The past is in the country
Evacuation
BBC1 and CBBC from Monday, September 4, 5-5.35pm
“Now, when I was your age...,” has probably been uttered by parents to children since Antiquity, every generation believing that the young have an easy time by comparison with the tough upbringing that their elders endured. But only today, with the invention of reality television, do the old actually have the means to prove their case.
In this latest series, lured by the prospect of becoming TV personalities, 12 innocent south London kids are bundled off to a Norfolk farm to endure two weeks as 1940 evacuees. Deprived of their mobiles, iPods, computers, trainers and other essentials, the poor dears don’t know what further horrors await them: wartime rations, outside toilets, shiny loo paper, school and a stern regime of Digging for Victory under the direction of Mr and Mrs Rivett.
As viewers, we are guaranteed a full portion of that satisfying German dish, Schadenfreude. “Richard is an extremely fussy eater,” his parents remark as the victim heads off aboard a steam train towards a lunch of corned beef fritters and watery veg, while presenter Matt Baker comments, with a sly grin: “It’s good, hearty country food - they must be enjoying it.” Are you quite sure about that, Matt?

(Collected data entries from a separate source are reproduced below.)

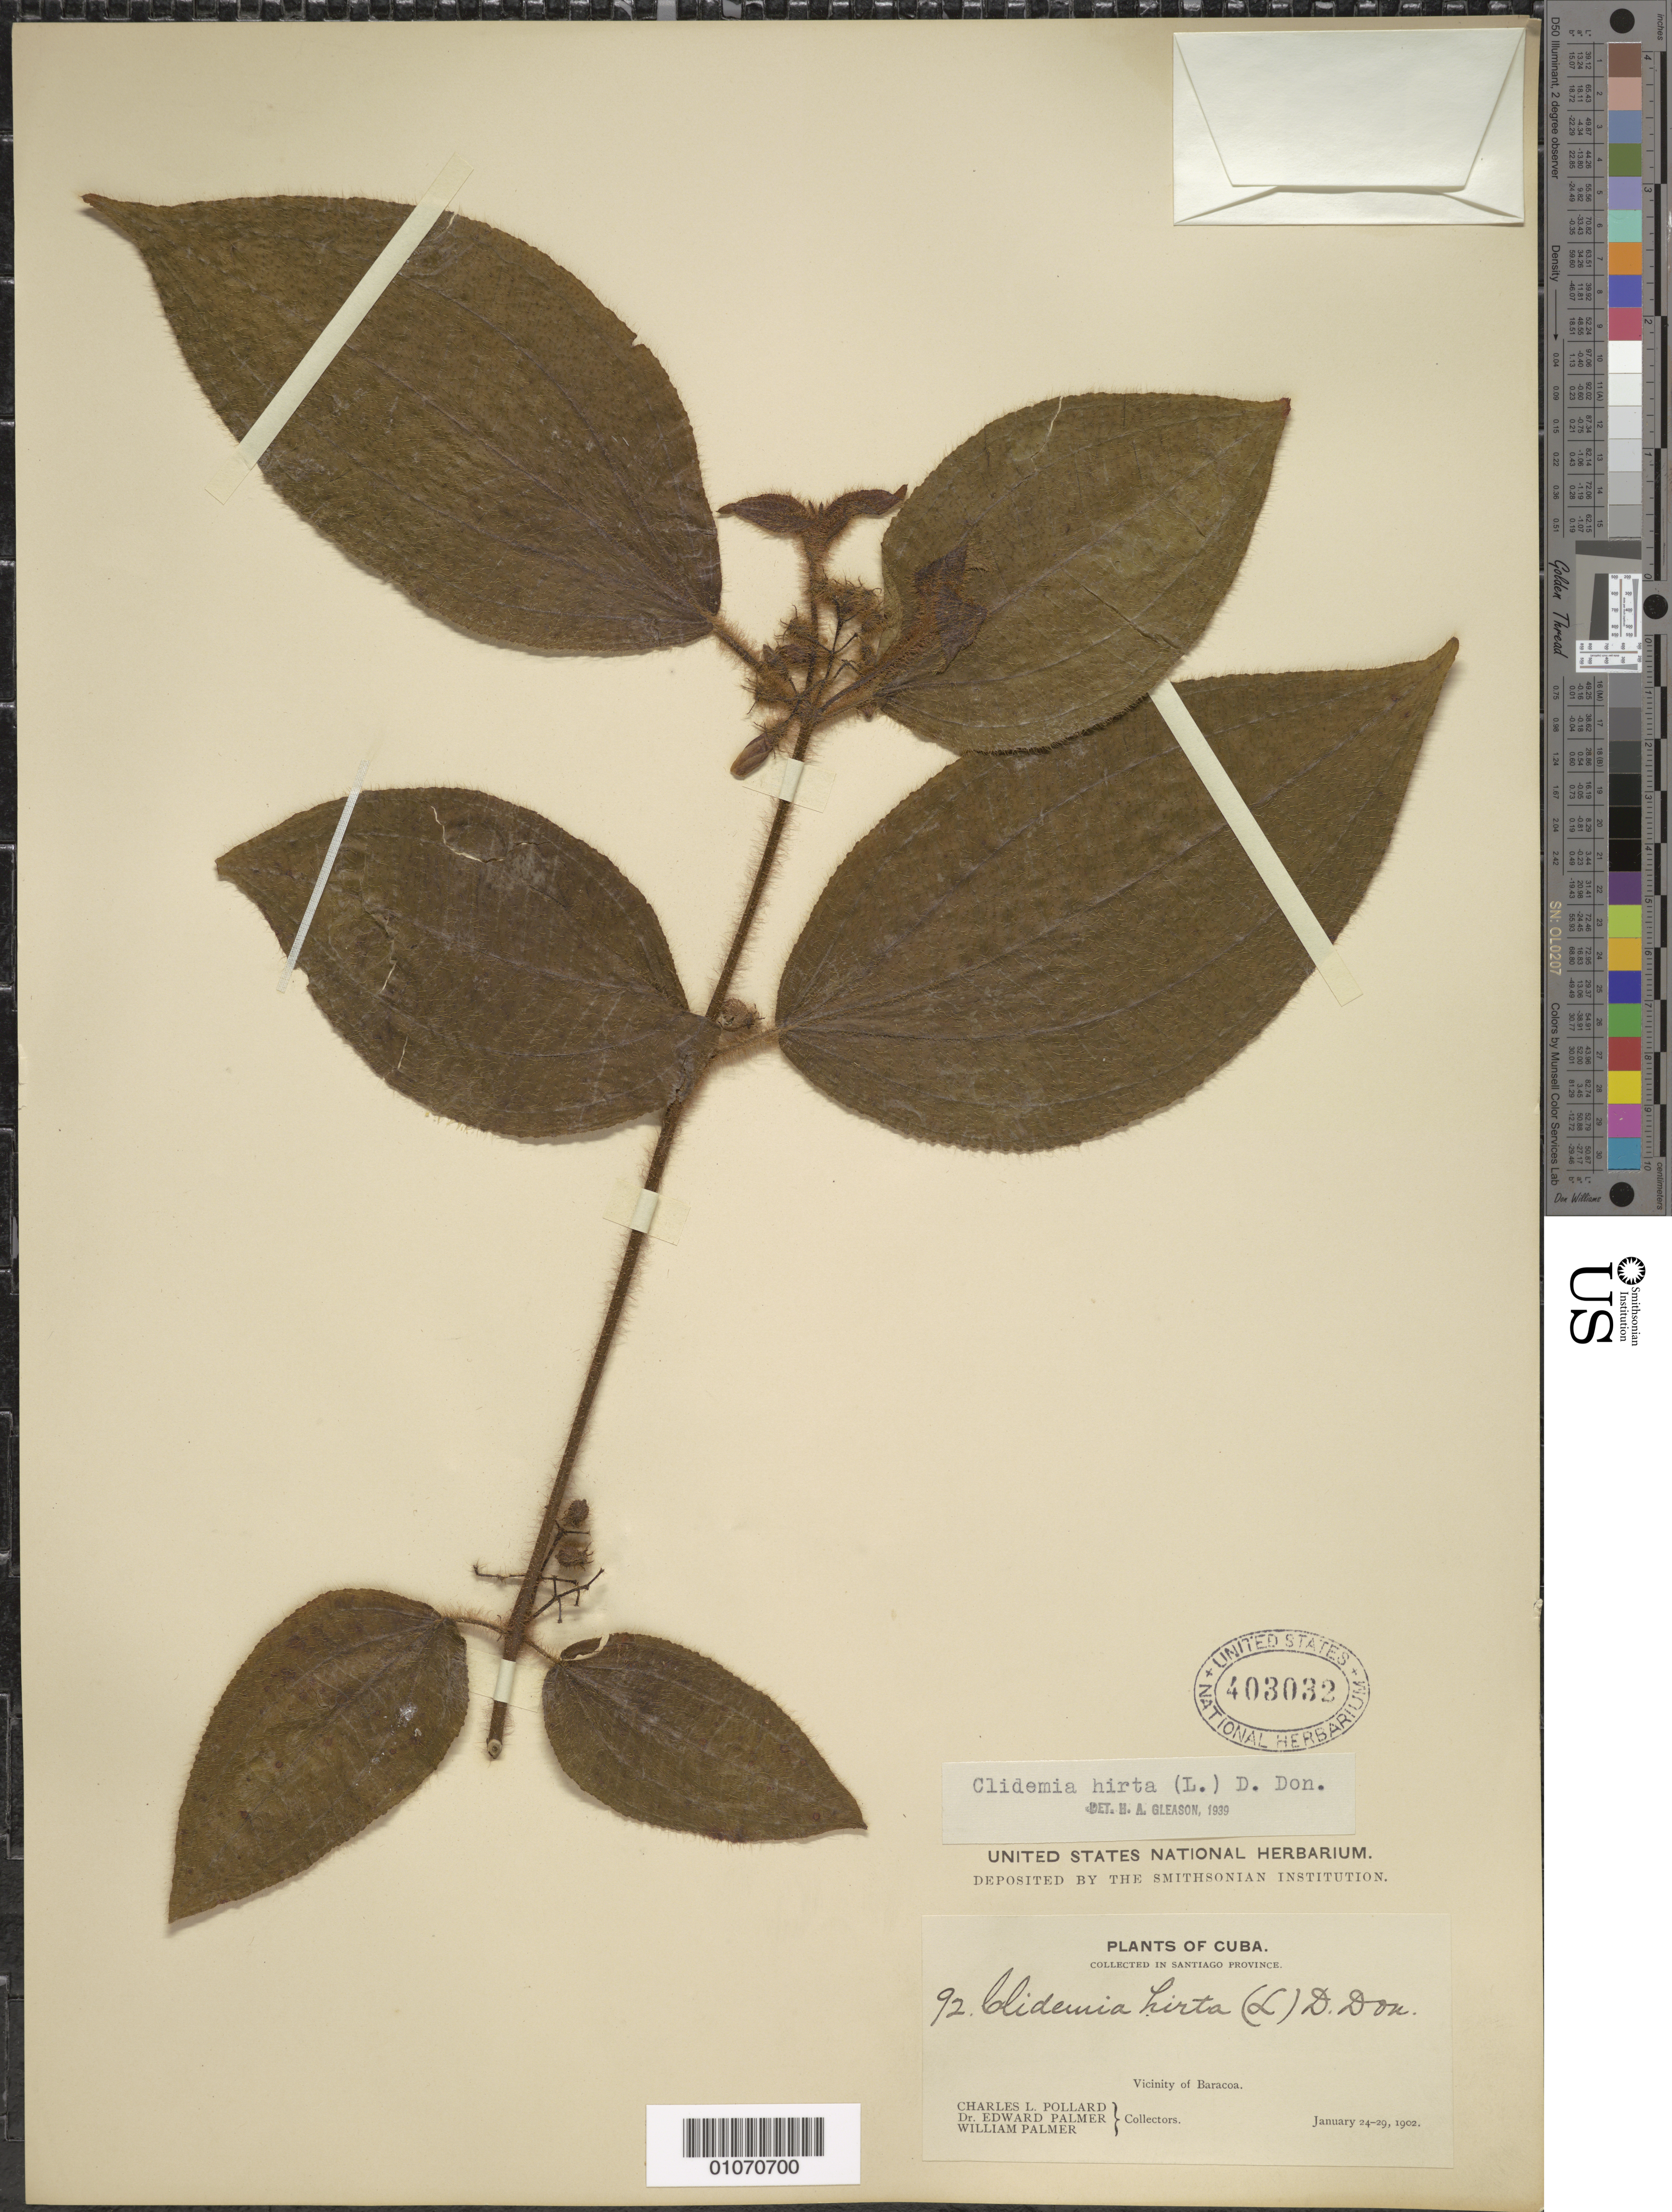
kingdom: Plantae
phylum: Tracheophyta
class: Magnoliopsida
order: Myrtales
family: Melastomataceae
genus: Clidemia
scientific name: Clidemia hirta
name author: (L.) D. Don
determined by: Gleason, H. A.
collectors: C. L. Pollard, E. Palmer & W. Palmer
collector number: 92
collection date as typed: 24 Jan 1902 to 29 Jan 1902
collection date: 1902-01-24/1902-01-29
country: Cuba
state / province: Santiago de Cuba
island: Cuba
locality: Baracoa vicinity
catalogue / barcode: US 403032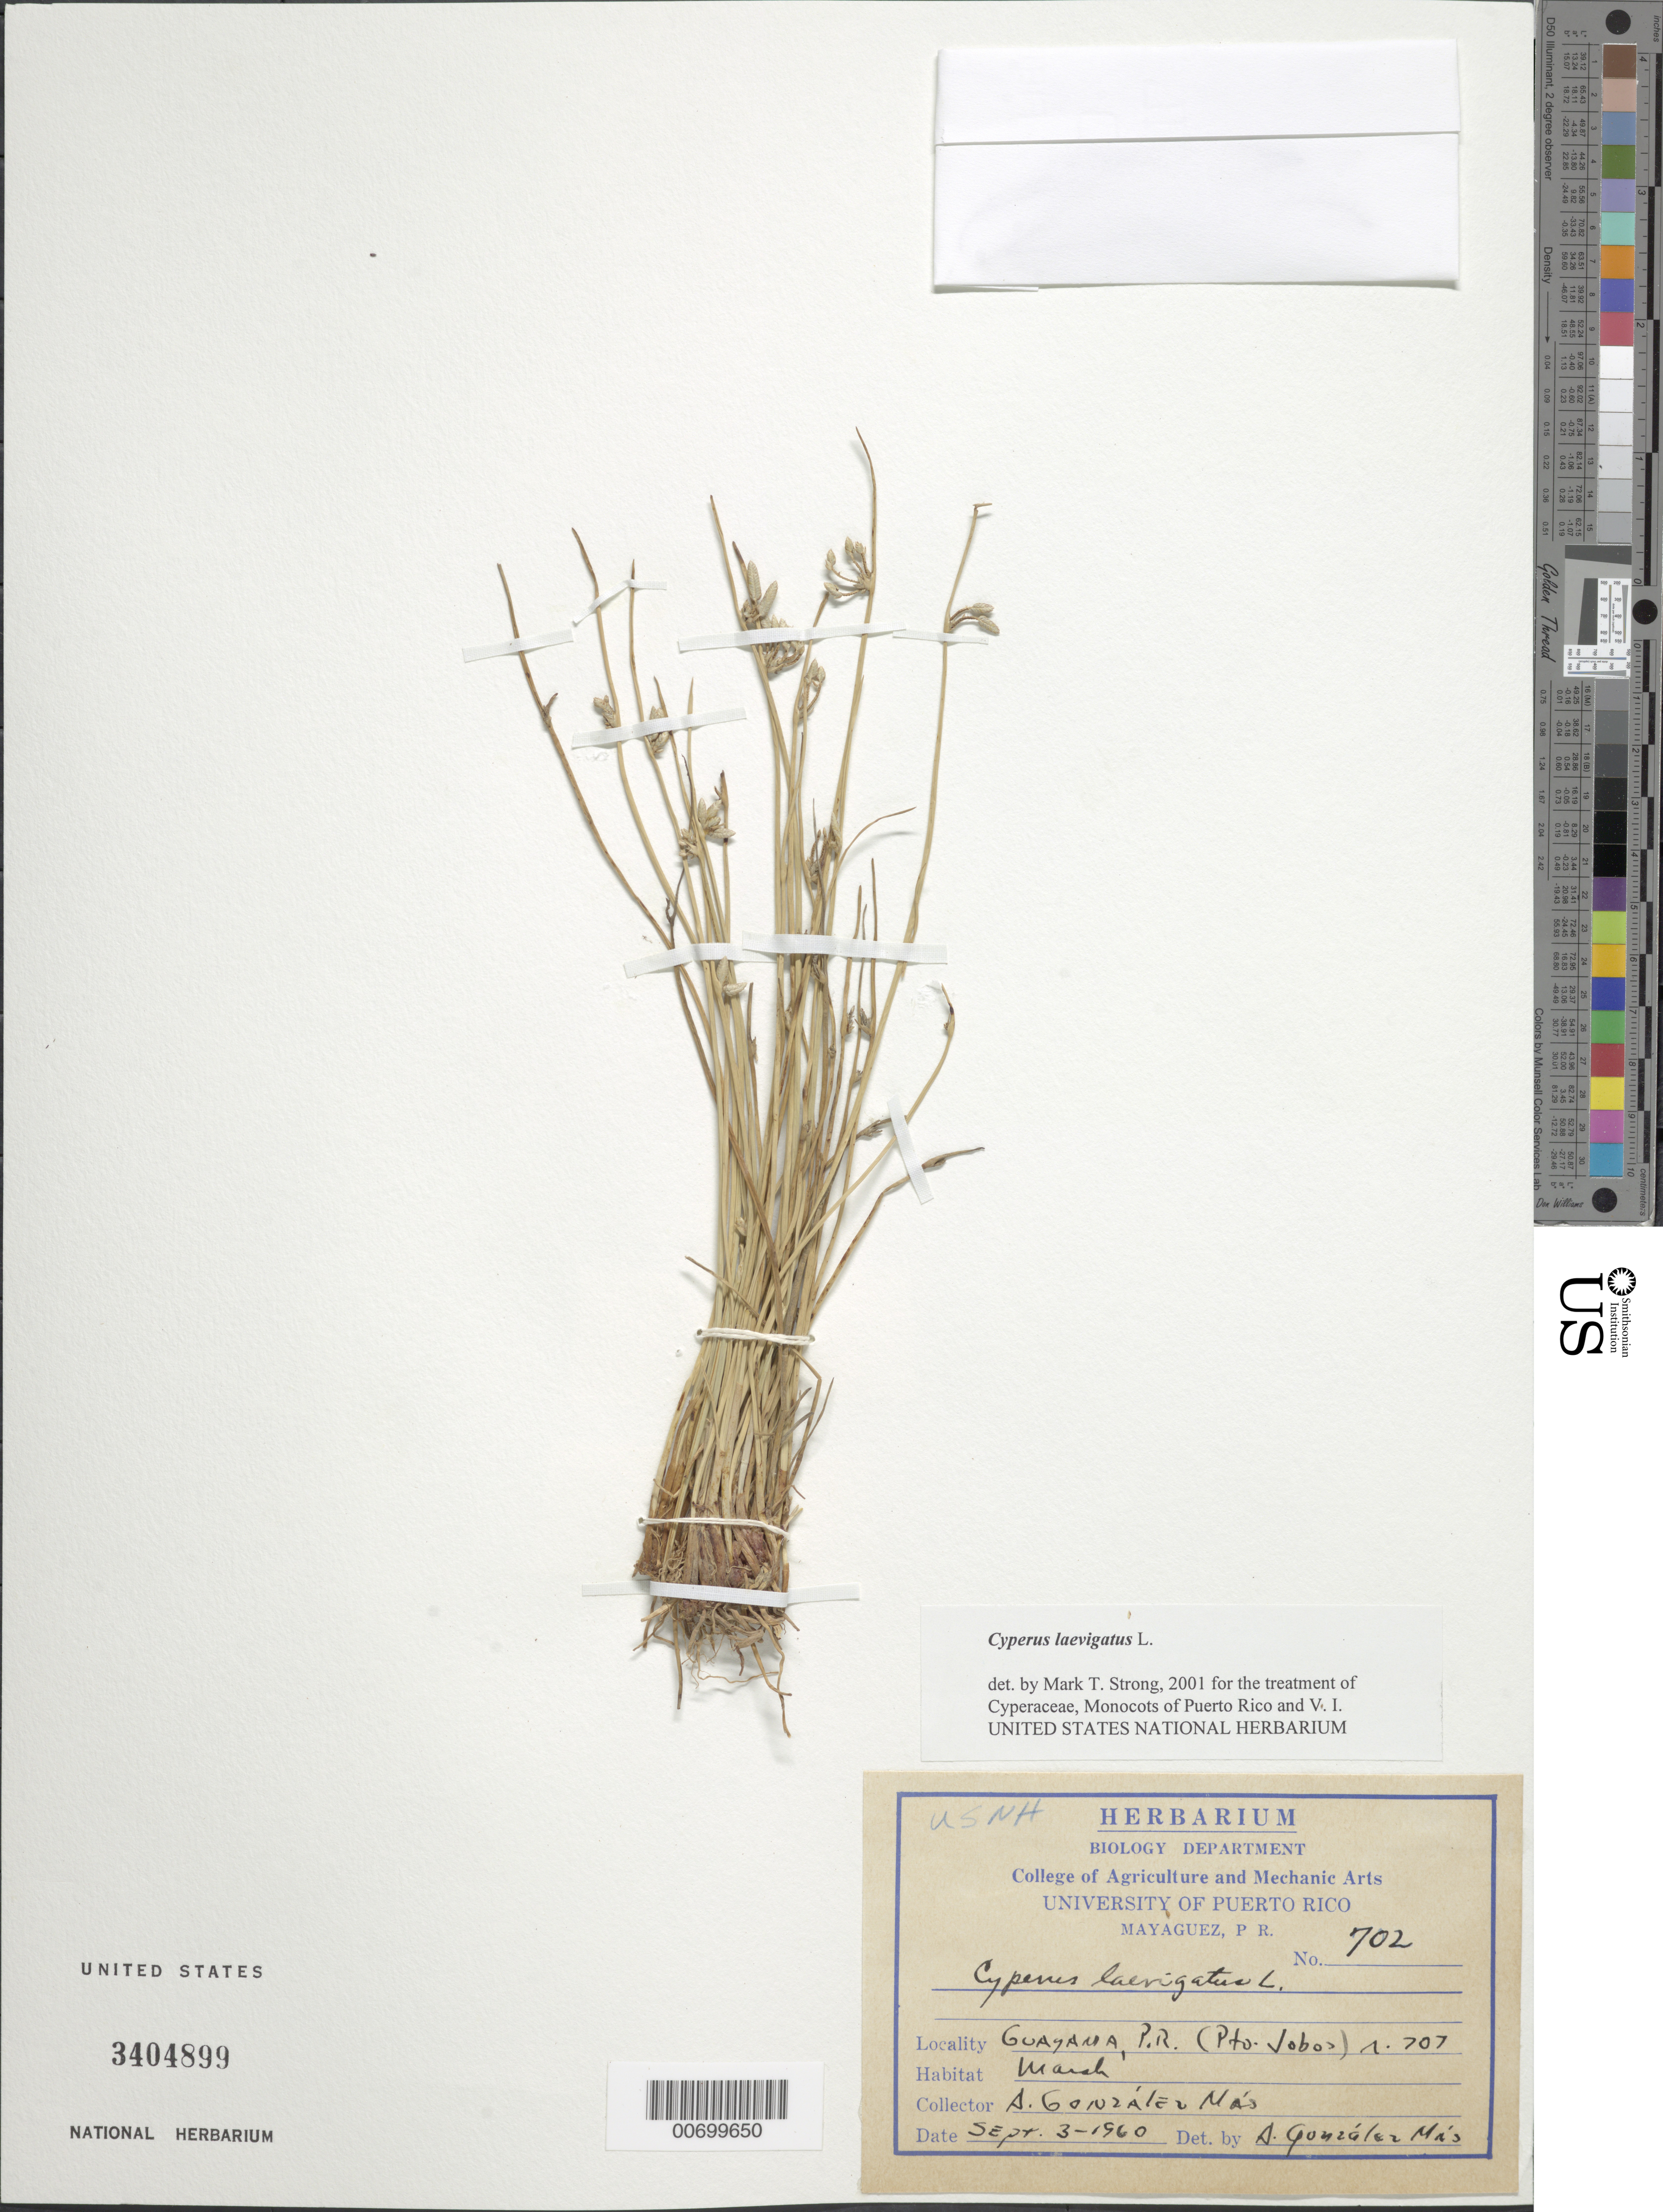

It’s certainly fun, but is it at all educational? The most obvious lesson from these experiments in time travel (Channel 4‘s The 1940s House and the rest) seems to be that the past was hell and we are lucky to have moved on into the present. There is not much information, however, about the efforts - scientific, political and so on - that helped us to do so. And, in the end, the evacuees may not be getting such a raw deal as we and they had imagined. Life on the farm puts roses on their cheeks and shows them where eggs and milk come from. The whole exercise could prove instructive in more than just demonstrating how miserable life used to be, in what these children think of as “the olden days”.
The Cabin Boys
BBC Radio 4, Monday, September 4, 8-8.30pm
In 1940, there were certainly worse fates than evacuation, for example that suffered by more than 10,000 teenagers who served as cabin boys and galley boys with the Merchant Navy, often on the Atlantic convoys. This programme tells the touching story of two of them, John Hipkin and John Brantom, who were captured in 1941 by the German battleship Scharnhorst. Brantom was 15, Hipkin 14. Because of their age, they should have been repatriated, but instead they were taken to occupied France, then interned in Milag prison camp in Germany and not released until 1944. Now among the youngest surviving veterans of the Second World War, they meet again for the first time in more than 60 years and recall their experiences.
Temper Your Temper
BBC1, from Monday, September 4, 11-11.30am
Arguing that anger is an increasingly common response to the stresses of modern life, this 10-part series tries to demonstrate the effects of bad temper on health and relationships, with Dr Alan Watkins (senior lecturer in neuroscience and pyschological medicine at Imperial College) on hand to suggest how we can all learn to control our outbursts and Saira Khan to offer the experience of a former sufferer from uncontrollable anger.
We start with a young working mother of four children. You don’t need a degree in psychology to guess where her stress is coming from or who bears the brunt of it. Dr Watkins suggests techniques that she can use to control her temper; teachers might find them useful too.